Hybrid Authentication Protocols for Advanced Quantum Networks
- URL: http://arxiv.org/abs/2504.11552v1
- Date: Tue, 15 Apr 2025 18:51:22 GMT
- Title: Hybrid Authentication Protocols for Advanced Quantum Networks
- Authors: Suchetana Goswami, Mina Doosti, Elham Kashefi,
- Abstract summary: We introduce a new authentication approach that combines hardware assumptions, particularly Physical Unclonable Functions (PUFs), along with quantum properties of non-local states, such as local indistinguishability, to achieve provable security in entanglement-based protocols.<n>These protocols are suitable for implementation across various platforms, particularly photonics-based ones, and offer a practical and flexible solution to the long-standing challenge of authentication in quantum communication networks.
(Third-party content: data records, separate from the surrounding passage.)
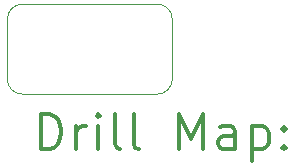
<source format=gbr>
%FSLAX45Y45*%
G04 Gerber Fmt 4.5, Leading zero omitted, Abs format (unit mm)*
G04 Created by KiCad (PCBNEW (5.1.10)-1) date 2021-12-10 13:29:33*
%MOMM*%
%LPD*%
G01*
G04 APERTURE LIST*
%TA.AperFunction,Profile*%
%ADD10C,0.050000*%
%TD*%
%ADD11C,0.200000*%
%ADD12C,0.300000*%
G04 APERTURE END LIST*
D10*
X11938000Y-9652000D02*
X11938000Y-9144000D01*
X13335000Y-9652000D02*
G75*
G02*
X13208000Y-9779000I-127000J0D01*
G01*
X12065000Y-9779000D02*
G75*
G02*
X11938000Y-9652000I0J127000D01*
G01*
X11938000Y-9144000D02*
G75*
G02*
X12065000Y-9017000I127000J0D01*
G01*
X13208000Y-9017000D02*
G75*
G02*
X13335000Y-9144000I0J-127000D01*
G01*
X13208000Y-9779000D02*
X12065000Y-9779000D01*
X13335000Y-9144000D02*
X13335000Y-9652000D01*
X12065000Y-9017000D02*
X13208000Y-9017000D01*
D11*
D12*
X12221928Y-10247214D02*
X12221928Y-9947214D01*
X12293357Y-9947214D01*
X12336214Y-9961500D01*
X12364786Y-9990072D01*
X12379071Y-10018643D01*
X12393357Y-10075786D01*
X12393357Y-10118643D01*
X12379071Y-10175786D01*
X12364786Y-10204357D01*
X12336214Y-10232929D01*
X12293357Y-10247214D01*
X12221928Y-10247214D01*
X12521928Y-10247214D02*
X12521928Y-10047214D01*
X12521928Y-10104357D02*
X12536214Y-10075786D01*
X12550500Y-10061500D01*
X12579071Y-10047214D01*
X12607643Y-10047214D01*
X12707643Y-10247214D02*
X12707643Y-10047214D01*
X12707643Y-9947214D02*
X12693357Y-9961500D01*
X12707643Y-9975786D01*
X12721928Y-9961500D01*
X12707643Y-9947214D01*
X12707643Y-9975786D01*
X12893357Y-10247214D02*
X12864786Y-10232929D01*
X12850500Y-10204357D01*
X12850500Y-9947214D01*
X13050500Y-10247214D02*
X13021928Y-10232929D01*
X13007643Y-10204357D01*
X13007643Y-9947214D01*
X13393357Y-10247214D02*
X13393357Y-9947214D01*
X13493357Y-10161500D01*
X13593357Y-9947214D01*
X13593357Y-10247214D01*
X13864786Y-10247214D02*
X13864786Y-10090072D01*
X13850500Y-10061500D01*
X13821928Y-10047214D01*
X13764786Y-10047214D01*
X13736214Y-10061500D01*
X13864786Y-10232929D02*
X13836214Y-10247214D01*
X13764786Y-10247214D01*
X13736214Y-10232929D01*
X13721928Y-10204357D01*
X13721928Y-10175786D01*
X13736214Y-10147214D01*
X13764786Y-10132929D01*
X13836214Y-10132929D01*
X13864786Y-10118643D01*
X14007643Y-10047214D02*
X14007643Y-10347214D01*
X14007643Y-10061500D02*
X14036214Y-10047214D01*
X14093357Y-10047214D01*
X14121928Y-10061500D01*
X14136214Y-10075786D01*
X14150500Y-10104357D01*
X14150500Y-10190072D01*
X14136214Y-10218643D01*
X14121928Y-10232929D01*
X14093357Y-10247214D01*
X14036214Y-10247214D01*
X14007643Y-10232929D01*
X14279071Y-10218643D02*
X14293357Y-10232929D01*
X14279071Y-10247214D01*
X14264786Y-10232929D01*
X14279071Y-10218643D01*
X14279071Y-10247214D01*
X14279071Y-10061500D02*
X14293357Y-10075786D01*
X14279071Y-10090072D01*
X14264786Y-10075786D01*
X14279071Y-10061500D01*
X14279071Y-10090072D01*
M02*

</source>
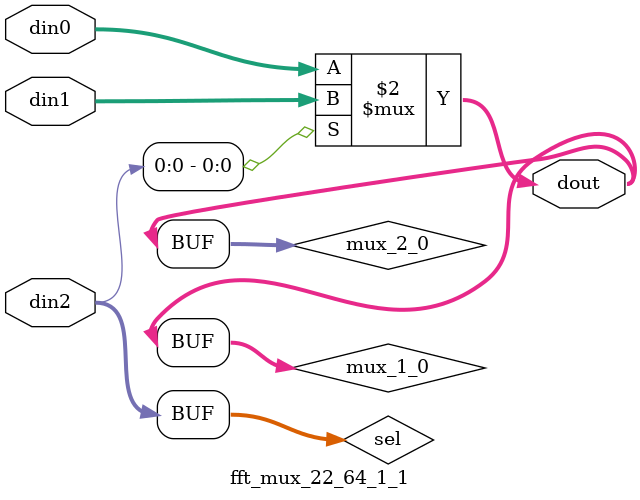
<source format=v>

`timescale 1ns/1ps

module fft_mux_22_64_1_1 #(
parameter
    ID                = 0,
    NUM_STAGE         = 1,
    din0_WIDTH       = 32,
    din1_WIDTH       = 32,
    din2_WIDTH         = 32,
    dout_WIDTH            = 32
)(
    input  [63 : 0]     din0,
    input  [63 : 0]     din1,
    input  [1 : 0]    din2,
    output [63 : 0]   dout);

// puts internal signals
wire [1 : 0]     sel;
// level 1 signals
wire [63 : 0]         mux_1_0;
// level 2 signals
wire [63 : 0]         mux_2_0;

assign sel = din2;

// Generate level 1 logic
assign mux_1_0 = (sel[0] == 0)? din0 : din1;

// Generate level 2 logic
assign mux_2_0 = mux_1_0;

// output logic
assign dout = mux_2_0;

endmodule

</source>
- Score: 0.6827423171182154
- License: http://creativecommons.org/licenses/by/4.0/
- Abstract: Authentication is a fundamental building block of secure quantum networks, essential for quantum cryptographic protocols and often debated as a key limitation of quantum key distribution (QKD) in security standards. Most quantum-safe authentication schemes rely on small pre-shared keys or post-quantum computational assumptions. In this work, we introduce a new authentication approach that combines hardware assumptions, particularly Physical Unclonable Functions (PUFs), along with fundamental quantum properties of non-local states, such as local indistinguishability, to achieve provable security in entanglement-based protocols. We propose two protocols for different scenarios in entanglement-enabled quantum networks. The first protocol, referred to as the offline protocol, requires pre-distributed entangled states but no quantum communication during the authentication phase. It enables a server to authenticate clients at any time with only minimal classical communication. The second, an online protocol, requires quantum communication but only necessitates entangled state generation on the prover side. For this, we introduce a novel hardware module, the Hybrid Entangled PUF (HEPUF). Both protocols use weakly secure, off-the-shelf classical PUFs as their hardware module, yet we prove that quantum properties such as local indistinguishability enable exponential security for authentication, even in a single round. We provide full security analysis for both protocols and establish them as the first entanglement-based extension of hardware-based quantum authentication. These protocols are suitable for implementation across various platforms, particularly photonics-based ones, and offer a practical and flexible solution to the long-standing challenge of authentication in quantum communication networks.